### Source information
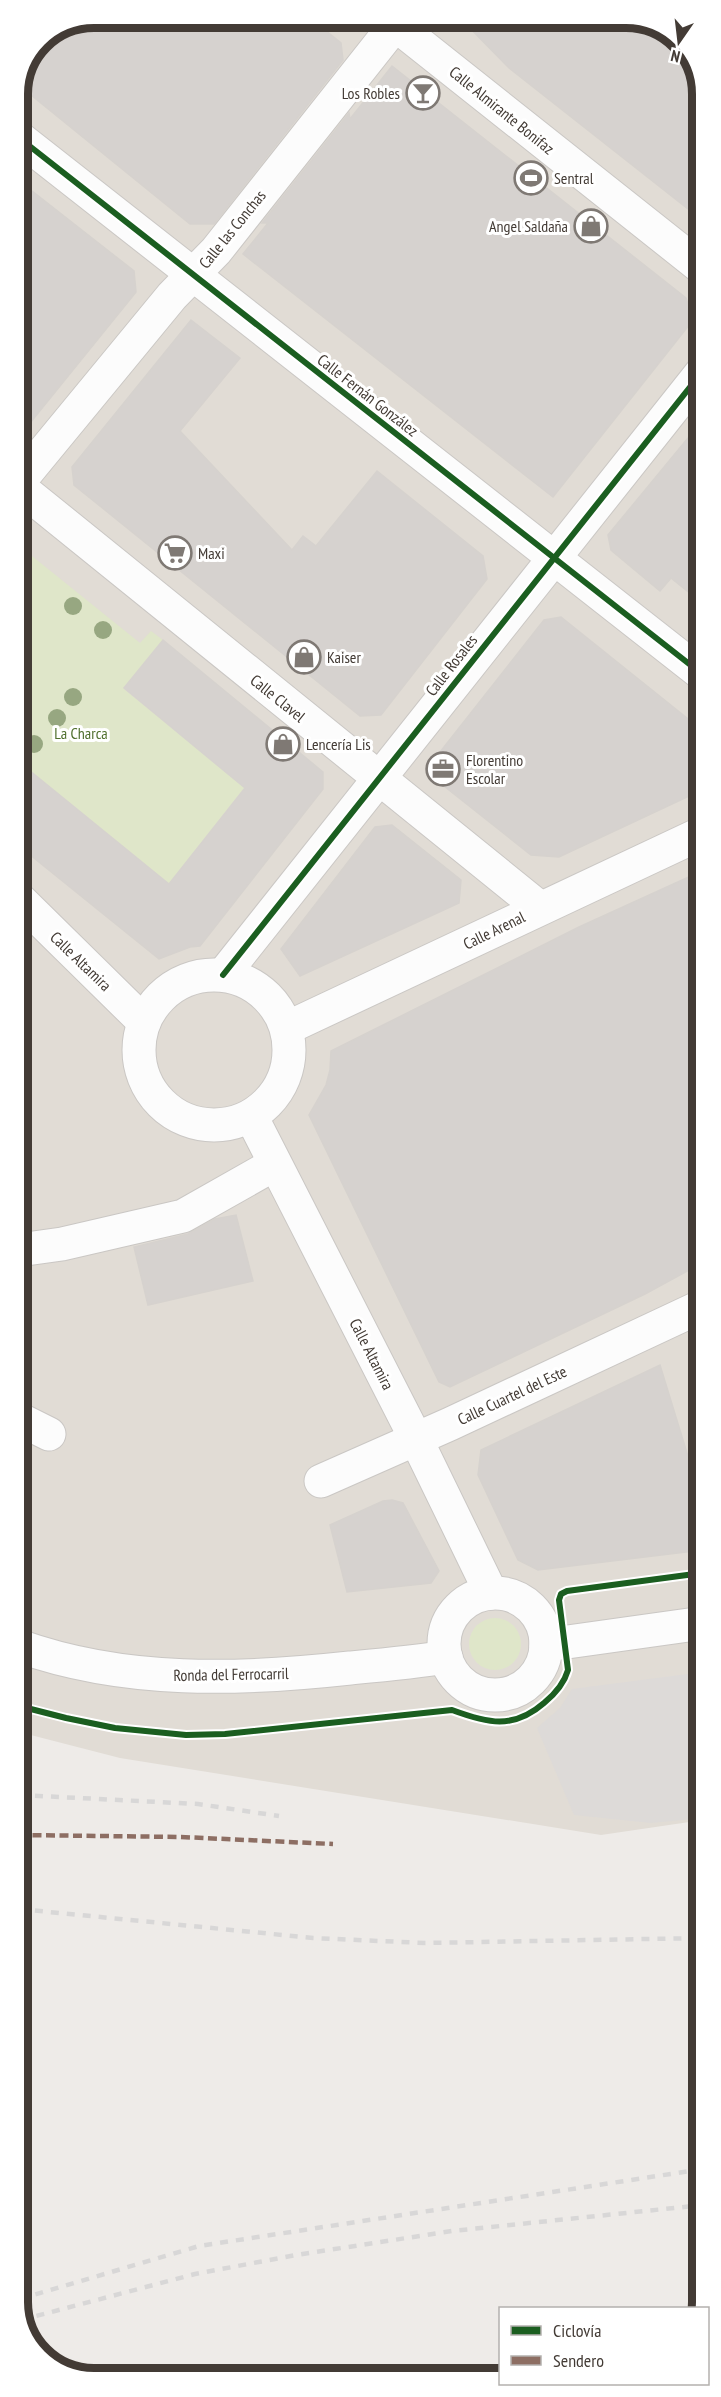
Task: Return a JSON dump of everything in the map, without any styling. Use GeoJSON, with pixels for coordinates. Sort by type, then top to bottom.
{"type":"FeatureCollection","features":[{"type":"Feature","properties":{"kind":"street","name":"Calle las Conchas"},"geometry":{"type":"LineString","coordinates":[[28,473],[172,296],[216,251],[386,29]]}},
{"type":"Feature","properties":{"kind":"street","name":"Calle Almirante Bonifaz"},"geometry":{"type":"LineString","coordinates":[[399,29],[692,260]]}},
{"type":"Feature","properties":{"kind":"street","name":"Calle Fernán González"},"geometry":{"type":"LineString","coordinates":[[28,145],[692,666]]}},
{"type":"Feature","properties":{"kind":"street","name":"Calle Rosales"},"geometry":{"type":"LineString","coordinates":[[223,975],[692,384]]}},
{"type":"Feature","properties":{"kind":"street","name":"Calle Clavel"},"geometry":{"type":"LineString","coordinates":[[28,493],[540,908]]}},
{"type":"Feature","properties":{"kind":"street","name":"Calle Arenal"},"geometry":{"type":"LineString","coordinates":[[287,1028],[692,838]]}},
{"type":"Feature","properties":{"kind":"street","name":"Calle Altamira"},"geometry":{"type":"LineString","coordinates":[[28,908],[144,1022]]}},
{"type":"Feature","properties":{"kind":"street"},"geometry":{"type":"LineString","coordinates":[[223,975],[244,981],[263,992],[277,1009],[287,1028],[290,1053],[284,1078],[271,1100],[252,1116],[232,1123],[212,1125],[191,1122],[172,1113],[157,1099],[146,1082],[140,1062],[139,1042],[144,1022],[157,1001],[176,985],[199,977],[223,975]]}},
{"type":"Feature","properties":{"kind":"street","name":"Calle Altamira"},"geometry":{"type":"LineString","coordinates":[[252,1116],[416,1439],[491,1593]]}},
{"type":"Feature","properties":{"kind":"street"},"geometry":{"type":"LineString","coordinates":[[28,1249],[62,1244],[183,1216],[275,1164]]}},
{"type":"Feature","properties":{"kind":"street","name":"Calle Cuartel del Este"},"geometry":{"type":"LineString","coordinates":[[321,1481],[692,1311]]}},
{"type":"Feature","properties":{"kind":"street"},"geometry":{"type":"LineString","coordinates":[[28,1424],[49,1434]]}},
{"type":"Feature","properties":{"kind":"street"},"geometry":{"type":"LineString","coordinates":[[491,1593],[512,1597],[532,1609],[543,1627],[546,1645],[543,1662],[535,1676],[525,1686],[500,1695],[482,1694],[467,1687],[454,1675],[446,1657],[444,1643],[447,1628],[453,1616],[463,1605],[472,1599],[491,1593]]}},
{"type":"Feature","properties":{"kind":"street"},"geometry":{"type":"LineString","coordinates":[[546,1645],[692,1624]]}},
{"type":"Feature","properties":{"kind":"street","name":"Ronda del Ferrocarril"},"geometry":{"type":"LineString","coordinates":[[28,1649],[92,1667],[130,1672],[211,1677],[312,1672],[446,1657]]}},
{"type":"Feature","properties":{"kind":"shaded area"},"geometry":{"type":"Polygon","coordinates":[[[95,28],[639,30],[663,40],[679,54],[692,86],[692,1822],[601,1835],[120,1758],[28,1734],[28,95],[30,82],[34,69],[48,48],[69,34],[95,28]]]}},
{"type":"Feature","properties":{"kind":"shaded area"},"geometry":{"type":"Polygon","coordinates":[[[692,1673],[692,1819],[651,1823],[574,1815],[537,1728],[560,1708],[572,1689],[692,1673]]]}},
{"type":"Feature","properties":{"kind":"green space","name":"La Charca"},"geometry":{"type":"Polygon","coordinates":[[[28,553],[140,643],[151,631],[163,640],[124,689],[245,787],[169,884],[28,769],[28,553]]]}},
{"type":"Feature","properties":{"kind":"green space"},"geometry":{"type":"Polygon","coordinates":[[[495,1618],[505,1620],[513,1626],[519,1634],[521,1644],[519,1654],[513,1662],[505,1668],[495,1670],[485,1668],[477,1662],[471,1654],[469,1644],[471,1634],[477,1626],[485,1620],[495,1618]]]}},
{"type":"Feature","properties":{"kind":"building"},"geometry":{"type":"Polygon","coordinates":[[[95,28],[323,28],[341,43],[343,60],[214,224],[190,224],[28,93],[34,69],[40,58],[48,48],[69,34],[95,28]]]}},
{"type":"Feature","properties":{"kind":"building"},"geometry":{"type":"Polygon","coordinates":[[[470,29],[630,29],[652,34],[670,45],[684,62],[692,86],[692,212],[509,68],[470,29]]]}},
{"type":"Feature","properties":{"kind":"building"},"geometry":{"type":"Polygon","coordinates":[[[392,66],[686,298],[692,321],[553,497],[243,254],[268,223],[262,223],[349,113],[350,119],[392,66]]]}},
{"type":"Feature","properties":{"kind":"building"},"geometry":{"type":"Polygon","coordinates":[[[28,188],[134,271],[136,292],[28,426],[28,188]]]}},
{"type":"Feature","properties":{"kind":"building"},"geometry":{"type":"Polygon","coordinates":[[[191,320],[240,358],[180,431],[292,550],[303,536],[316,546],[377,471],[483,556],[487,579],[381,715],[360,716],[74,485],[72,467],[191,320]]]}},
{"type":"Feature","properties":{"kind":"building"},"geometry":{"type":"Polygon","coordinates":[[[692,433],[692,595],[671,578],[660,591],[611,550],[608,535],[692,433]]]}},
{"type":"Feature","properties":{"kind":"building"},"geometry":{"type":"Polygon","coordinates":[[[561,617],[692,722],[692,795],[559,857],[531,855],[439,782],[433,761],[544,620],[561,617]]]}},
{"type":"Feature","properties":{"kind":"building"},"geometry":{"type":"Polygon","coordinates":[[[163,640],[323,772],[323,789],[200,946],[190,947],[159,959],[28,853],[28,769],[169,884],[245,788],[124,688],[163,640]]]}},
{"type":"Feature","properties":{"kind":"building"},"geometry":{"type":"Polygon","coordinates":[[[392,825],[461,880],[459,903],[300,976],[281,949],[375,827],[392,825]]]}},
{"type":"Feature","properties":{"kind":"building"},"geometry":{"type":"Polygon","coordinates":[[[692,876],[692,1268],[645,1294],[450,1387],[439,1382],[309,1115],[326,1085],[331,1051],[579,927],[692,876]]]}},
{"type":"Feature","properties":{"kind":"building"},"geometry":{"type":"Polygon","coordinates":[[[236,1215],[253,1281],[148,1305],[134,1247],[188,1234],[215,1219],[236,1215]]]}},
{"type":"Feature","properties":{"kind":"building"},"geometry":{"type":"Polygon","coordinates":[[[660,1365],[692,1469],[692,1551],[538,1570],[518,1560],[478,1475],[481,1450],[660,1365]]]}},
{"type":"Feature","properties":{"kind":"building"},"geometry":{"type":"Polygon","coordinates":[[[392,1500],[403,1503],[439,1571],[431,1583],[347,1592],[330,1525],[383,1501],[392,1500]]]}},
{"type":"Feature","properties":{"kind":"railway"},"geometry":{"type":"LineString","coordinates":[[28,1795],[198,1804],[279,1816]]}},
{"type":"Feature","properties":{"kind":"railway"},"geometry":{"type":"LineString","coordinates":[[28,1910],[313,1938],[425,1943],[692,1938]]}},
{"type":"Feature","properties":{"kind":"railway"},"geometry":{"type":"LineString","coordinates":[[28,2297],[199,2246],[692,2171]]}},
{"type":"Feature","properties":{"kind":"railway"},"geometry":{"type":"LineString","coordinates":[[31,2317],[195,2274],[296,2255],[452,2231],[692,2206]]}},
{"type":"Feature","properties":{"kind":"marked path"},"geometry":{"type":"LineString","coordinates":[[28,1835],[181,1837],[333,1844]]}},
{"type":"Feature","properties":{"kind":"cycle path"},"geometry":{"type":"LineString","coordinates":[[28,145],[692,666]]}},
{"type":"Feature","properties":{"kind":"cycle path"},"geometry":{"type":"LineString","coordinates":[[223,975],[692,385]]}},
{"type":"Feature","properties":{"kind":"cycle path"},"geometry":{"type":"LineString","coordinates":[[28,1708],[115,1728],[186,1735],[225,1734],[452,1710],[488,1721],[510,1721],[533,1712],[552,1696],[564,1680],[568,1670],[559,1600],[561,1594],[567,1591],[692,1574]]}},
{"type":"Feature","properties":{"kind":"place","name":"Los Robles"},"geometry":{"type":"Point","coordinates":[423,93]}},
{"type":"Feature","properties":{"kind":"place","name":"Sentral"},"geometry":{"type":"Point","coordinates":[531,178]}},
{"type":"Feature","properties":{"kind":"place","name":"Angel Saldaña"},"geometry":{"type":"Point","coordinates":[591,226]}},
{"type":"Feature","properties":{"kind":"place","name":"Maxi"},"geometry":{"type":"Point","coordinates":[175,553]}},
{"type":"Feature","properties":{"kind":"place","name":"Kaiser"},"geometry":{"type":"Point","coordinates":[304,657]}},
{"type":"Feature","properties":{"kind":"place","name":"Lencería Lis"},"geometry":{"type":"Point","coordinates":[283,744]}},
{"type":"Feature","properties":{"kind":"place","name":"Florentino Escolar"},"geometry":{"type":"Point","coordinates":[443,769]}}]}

### Assignment
Report every line in the data above in which the word "railway" appears.

### Solution
{"type":"Feature","properties":{"kind":"railway"},"geometry":{"type":"LineString","coordinates":[[28,1795],[198,1804],[279,1816]]}},
{"type":"Feature","properties":{"kind":"railway"},"geometry":{"type":"LineString","coordinates":[[28,1910],[313,1938],[425,1943],[692,1938]]}},
{"type":"Feature","properties":{"kind":"railway"},"geometry":{"type":"LineString","coordinates":[[28,2297],[199,2246],[692,2171]]}},
{"type":"Feature","properties":{"kind":"railway"},"geometry":{"type":"LineString","coordinates":[[31,2317],[195,2274],[296,2255],[452,2231],[692,2206]]}},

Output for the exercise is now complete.